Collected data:
++++++++++++++++++++

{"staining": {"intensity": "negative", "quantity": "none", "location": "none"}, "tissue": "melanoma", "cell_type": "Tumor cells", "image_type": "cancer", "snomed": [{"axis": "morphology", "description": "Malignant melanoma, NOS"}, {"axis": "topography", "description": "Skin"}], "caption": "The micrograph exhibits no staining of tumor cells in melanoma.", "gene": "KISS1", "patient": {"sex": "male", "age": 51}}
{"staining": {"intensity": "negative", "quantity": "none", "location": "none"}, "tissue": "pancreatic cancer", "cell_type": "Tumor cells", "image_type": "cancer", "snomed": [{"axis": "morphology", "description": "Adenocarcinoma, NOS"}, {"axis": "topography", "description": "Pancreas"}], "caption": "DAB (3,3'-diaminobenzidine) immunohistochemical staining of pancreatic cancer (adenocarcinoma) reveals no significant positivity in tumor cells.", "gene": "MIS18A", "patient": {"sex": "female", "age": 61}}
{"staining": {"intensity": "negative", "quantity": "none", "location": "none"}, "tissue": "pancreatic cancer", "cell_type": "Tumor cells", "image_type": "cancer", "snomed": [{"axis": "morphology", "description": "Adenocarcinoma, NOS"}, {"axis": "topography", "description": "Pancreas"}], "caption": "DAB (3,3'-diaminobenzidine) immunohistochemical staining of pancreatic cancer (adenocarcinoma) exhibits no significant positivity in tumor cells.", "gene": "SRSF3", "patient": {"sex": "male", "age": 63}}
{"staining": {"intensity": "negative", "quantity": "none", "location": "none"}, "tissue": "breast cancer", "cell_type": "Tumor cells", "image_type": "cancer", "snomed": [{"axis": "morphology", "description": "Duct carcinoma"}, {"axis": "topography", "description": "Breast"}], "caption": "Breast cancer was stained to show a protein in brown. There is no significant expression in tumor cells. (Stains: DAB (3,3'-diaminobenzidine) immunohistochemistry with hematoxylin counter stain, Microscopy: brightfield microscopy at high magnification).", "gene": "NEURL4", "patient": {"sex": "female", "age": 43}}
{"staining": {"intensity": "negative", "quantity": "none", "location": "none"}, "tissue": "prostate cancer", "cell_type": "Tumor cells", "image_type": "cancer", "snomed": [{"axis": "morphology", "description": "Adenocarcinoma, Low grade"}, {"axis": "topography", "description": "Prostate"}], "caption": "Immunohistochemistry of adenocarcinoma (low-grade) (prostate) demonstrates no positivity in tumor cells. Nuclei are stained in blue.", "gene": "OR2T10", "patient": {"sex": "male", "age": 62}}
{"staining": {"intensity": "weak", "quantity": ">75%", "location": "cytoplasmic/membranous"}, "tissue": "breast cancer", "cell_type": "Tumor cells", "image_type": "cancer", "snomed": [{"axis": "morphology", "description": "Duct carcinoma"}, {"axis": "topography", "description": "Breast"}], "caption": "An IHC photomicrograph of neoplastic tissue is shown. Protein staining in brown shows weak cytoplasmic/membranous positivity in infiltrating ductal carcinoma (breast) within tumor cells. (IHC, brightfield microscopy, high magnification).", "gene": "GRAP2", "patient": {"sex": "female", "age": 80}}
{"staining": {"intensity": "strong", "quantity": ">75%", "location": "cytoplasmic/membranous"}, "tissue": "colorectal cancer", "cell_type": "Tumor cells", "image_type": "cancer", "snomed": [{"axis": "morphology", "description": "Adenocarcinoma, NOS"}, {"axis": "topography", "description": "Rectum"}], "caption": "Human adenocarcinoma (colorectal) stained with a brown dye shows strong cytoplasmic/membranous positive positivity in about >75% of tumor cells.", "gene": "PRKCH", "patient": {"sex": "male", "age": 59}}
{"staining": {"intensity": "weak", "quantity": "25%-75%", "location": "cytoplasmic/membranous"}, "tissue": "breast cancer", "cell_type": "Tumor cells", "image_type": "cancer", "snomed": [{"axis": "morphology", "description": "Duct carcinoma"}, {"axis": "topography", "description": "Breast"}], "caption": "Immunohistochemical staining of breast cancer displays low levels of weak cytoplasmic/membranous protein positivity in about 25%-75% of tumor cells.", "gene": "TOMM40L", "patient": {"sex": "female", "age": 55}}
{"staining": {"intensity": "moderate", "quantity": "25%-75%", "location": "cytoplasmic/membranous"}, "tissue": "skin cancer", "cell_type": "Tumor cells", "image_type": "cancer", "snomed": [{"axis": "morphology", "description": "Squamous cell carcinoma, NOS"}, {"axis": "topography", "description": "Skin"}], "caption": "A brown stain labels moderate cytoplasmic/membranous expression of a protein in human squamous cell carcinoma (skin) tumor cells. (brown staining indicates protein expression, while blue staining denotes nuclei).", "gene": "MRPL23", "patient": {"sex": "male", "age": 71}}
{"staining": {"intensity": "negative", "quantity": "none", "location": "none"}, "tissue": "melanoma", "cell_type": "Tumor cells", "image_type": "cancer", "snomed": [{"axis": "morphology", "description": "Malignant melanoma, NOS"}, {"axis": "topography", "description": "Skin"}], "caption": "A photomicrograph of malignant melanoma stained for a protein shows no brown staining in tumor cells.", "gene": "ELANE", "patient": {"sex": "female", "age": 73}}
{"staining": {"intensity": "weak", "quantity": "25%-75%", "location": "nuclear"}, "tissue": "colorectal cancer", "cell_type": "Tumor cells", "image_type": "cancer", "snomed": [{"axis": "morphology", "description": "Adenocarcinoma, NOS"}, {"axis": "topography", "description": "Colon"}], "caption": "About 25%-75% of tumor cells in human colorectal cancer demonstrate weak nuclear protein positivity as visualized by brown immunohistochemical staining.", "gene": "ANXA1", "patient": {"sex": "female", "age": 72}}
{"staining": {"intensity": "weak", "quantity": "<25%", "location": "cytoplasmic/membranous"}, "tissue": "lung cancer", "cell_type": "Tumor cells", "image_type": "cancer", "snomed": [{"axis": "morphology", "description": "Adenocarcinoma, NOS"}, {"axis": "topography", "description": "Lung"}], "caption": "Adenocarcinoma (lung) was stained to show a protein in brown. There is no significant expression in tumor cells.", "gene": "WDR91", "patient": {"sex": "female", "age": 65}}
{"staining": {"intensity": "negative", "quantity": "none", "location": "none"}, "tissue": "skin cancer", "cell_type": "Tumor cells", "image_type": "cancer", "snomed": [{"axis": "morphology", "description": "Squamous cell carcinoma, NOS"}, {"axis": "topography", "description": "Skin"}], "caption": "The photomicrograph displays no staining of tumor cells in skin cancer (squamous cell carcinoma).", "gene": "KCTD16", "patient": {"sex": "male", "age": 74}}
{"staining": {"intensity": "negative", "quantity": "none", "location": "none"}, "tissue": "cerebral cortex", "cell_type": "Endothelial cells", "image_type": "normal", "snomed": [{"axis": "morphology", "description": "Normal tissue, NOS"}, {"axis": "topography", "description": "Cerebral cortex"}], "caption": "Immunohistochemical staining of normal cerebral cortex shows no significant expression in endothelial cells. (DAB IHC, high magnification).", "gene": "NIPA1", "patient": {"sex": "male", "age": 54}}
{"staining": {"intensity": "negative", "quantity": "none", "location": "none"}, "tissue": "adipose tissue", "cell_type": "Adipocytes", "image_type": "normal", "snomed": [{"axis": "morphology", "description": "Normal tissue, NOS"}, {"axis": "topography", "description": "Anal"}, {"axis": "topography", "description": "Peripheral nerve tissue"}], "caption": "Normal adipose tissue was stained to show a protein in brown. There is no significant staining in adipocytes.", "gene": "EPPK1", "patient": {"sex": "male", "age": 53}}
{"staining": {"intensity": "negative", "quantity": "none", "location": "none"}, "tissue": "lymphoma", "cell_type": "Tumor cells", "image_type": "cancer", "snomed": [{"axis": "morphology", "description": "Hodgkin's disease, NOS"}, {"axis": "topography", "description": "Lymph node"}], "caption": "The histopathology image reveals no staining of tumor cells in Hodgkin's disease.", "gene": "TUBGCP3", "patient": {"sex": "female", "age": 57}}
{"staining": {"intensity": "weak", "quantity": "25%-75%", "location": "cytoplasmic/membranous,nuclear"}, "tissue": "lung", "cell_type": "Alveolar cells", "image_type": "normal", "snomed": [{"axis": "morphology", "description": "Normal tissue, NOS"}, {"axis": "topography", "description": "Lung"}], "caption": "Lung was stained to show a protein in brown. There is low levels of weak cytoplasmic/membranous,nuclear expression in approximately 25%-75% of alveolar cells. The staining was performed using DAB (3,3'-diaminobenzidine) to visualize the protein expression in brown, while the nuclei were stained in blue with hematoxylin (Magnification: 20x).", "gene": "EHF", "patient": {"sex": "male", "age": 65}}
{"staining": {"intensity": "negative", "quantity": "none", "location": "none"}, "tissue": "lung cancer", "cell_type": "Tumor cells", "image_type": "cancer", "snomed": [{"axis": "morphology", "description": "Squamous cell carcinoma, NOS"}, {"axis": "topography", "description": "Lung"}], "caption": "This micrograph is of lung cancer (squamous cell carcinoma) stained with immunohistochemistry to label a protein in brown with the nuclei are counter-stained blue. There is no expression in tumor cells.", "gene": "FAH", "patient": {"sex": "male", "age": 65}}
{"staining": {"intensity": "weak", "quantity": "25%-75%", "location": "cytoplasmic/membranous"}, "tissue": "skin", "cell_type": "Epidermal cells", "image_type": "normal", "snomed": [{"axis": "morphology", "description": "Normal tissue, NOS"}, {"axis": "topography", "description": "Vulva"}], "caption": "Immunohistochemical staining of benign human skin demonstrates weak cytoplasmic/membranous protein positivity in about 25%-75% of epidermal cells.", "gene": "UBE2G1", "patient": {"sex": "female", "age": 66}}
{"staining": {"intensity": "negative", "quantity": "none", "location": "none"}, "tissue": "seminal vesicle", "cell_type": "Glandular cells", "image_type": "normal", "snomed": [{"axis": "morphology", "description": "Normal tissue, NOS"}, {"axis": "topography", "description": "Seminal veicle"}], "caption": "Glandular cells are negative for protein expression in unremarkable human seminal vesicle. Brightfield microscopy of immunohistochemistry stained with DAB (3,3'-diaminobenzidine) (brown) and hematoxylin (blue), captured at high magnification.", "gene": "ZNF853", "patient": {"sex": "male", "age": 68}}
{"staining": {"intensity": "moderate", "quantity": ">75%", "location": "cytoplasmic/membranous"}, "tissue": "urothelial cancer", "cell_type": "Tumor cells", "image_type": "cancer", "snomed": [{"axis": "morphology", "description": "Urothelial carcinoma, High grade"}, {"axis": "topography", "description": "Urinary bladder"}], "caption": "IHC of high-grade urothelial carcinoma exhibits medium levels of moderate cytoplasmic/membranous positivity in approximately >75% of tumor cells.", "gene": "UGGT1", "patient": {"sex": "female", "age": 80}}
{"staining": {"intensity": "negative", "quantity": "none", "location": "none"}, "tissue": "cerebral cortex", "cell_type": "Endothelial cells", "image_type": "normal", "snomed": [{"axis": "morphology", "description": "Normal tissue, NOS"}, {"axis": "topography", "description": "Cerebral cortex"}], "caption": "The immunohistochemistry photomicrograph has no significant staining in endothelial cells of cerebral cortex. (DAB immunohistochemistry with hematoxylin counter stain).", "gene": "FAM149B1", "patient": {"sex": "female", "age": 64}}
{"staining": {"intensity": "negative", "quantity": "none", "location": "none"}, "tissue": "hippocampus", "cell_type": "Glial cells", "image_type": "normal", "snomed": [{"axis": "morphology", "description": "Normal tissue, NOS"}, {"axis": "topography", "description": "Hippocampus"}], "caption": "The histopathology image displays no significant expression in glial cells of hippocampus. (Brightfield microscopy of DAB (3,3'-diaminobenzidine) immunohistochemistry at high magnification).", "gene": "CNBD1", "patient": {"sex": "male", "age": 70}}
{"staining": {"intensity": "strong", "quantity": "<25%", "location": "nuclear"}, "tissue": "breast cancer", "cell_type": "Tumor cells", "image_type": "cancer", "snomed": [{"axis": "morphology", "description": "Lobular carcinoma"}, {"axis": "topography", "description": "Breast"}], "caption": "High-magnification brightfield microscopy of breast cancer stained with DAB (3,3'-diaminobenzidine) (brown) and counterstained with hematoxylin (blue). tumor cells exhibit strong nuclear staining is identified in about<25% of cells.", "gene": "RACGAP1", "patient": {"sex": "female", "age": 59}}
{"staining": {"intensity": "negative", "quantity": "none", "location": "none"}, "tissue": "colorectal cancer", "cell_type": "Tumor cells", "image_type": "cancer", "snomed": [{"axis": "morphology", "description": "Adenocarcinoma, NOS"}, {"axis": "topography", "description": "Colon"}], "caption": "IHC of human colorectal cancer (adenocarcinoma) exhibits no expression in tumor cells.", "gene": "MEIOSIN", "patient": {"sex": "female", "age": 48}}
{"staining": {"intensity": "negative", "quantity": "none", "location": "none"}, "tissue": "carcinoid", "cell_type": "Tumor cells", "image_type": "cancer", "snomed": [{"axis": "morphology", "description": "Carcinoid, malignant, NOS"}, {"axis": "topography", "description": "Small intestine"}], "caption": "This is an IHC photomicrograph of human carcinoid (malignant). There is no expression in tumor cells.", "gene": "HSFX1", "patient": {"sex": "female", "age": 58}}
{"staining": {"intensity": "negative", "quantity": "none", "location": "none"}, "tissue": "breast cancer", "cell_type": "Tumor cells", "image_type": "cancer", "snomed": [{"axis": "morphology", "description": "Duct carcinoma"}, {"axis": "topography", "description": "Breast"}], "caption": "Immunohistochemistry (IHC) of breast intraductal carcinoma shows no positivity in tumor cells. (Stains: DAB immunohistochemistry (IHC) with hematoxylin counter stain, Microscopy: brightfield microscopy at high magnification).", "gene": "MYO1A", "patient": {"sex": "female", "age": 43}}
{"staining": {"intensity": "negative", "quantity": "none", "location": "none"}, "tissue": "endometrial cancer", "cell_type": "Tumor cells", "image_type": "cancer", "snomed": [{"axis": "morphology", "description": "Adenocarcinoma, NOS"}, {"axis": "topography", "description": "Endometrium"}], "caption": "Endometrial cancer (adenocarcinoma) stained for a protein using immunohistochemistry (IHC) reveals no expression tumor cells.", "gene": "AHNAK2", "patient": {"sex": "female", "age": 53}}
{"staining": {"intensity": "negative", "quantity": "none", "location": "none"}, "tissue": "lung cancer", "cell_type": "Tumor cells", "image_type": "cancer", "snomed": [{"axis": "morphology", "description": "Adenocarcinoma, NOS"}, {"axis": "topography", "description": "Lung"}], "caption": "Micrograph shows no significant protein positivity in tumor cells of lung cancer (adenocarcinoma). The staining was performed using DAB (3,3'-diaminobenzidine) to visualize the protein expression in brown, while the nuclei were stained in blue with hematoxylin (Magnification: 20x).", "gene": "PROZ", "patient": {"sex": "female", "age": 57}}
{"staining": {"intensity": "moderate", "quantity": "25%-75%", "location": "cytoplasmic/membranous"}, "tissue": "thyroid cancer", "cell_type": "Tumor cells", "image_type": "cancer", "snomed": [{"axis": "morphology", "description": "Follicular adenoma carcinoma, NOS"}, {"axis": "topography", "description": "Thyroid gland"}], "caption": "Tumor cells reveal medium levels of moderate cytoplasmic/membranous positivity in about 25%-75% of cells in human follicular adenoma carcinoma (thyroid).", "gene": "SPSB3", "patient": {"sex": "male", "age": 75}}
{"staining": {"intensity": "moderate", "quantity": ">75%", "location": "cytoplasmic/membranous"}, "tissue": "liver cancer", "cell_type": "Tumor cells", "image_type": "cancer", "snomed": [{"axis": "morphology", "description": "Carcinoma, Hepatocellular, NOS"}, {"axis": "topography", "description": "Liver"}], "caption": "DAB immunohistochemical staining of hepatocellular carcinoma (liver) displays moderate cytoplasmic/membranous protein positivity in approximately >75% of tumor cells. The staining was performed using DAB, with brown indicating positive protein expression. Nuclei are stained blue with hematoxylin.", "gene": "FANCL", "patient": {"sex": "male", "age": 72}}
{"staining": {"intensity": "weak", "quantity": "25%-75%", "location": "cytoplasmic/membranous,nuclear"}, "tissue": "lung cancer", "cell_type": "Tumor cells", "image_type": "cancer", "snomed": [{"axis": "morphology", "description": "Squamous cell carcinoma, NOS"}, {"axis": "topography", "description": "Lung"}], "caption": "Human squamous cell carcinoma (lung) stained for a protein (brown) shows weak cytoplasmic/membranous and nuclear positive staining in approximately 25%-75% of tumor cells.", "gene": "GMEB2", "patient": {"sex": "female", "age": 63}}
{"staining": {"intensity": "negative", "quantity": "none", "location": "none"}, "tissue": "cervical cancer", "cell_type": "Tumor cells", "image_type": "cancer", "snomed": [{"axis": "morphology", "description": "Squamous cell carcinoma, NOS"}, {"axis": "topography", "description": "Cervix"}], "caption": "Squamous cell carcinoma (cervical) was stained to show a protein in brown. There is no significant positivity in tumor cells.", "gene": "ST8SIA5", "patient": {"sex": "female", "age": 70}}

++++++++++++++++++++

# Assignment
From the records above, tally every line that contains the string "cerebral"; the reply consists of that number alone.

# Written answer
2